[INSTRUCTIONS TO FOLLOW]
Show each line of the data below that contains the string "Aggravated", treating uppercase and lowercase as different.

[DATA EXTRACTS]
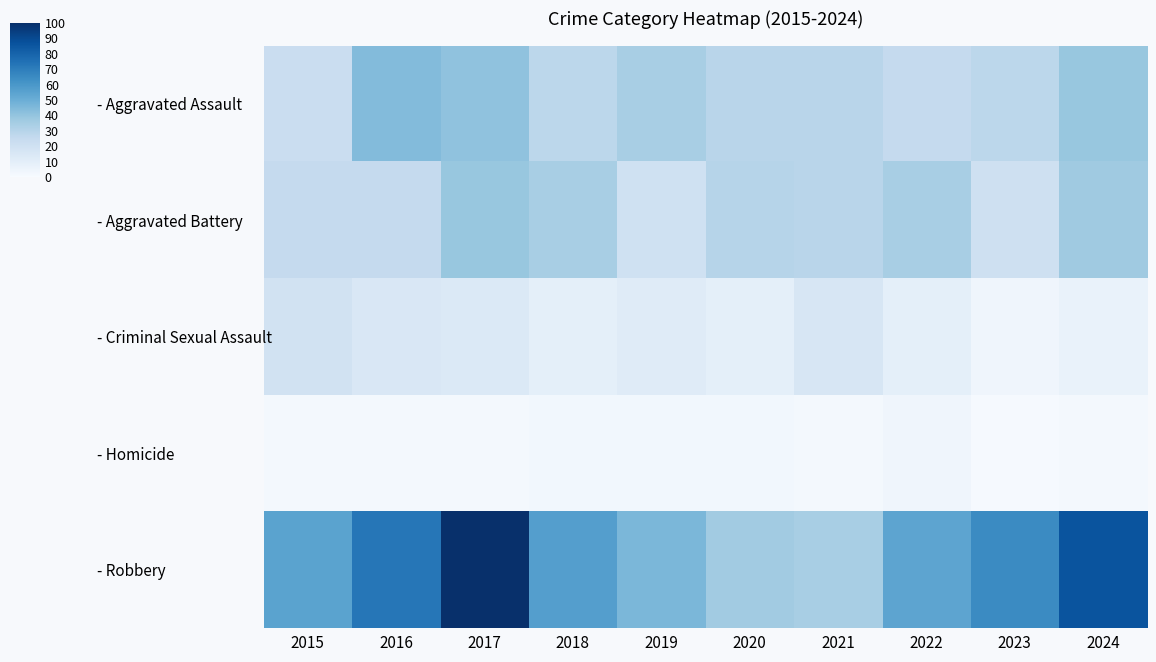

Reading right to left, extract all data points from this chart.

- Aggravated Assault: 2024=39	2023=28	2022=25	2021=29	2020=29	2019=34	2018=28	2017=41	2016=44	2015=23
- Aggravated Battery: 2024=37	2023=21	2022=34	2021=29	2020=30	2019=20	2018=34	2017=39	2016=25	2015=25
- Criminal Sexual Assault: 2024=7	2023=4	2022=9	2021=16	2020=9	2019=12	2018=9	2017=14	2016=15	2015=19
- Homicide: 2024=2	2023=1	2022=4	2021=2	2020=3	2019=3	2018=3	2017=2	2016=2	2015=2
- Robbery: 2024=86	2023=65	2022=54	2021=34	2020=36	2019=46	2018=57	2017=100	2016=73	2015=55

[ANSWER SECTION]
- Aggravated Assault: 2024=39	2023=28	2022=25	2021=29	2020=29	2019=34	2018=28	2017=41	2016=44	2015=23
- Aggravated Battery: 2024=37	2023=21	2022=34	2021=29	2020=30	2019=20	2018=34	2017=39	2016=25	2015=25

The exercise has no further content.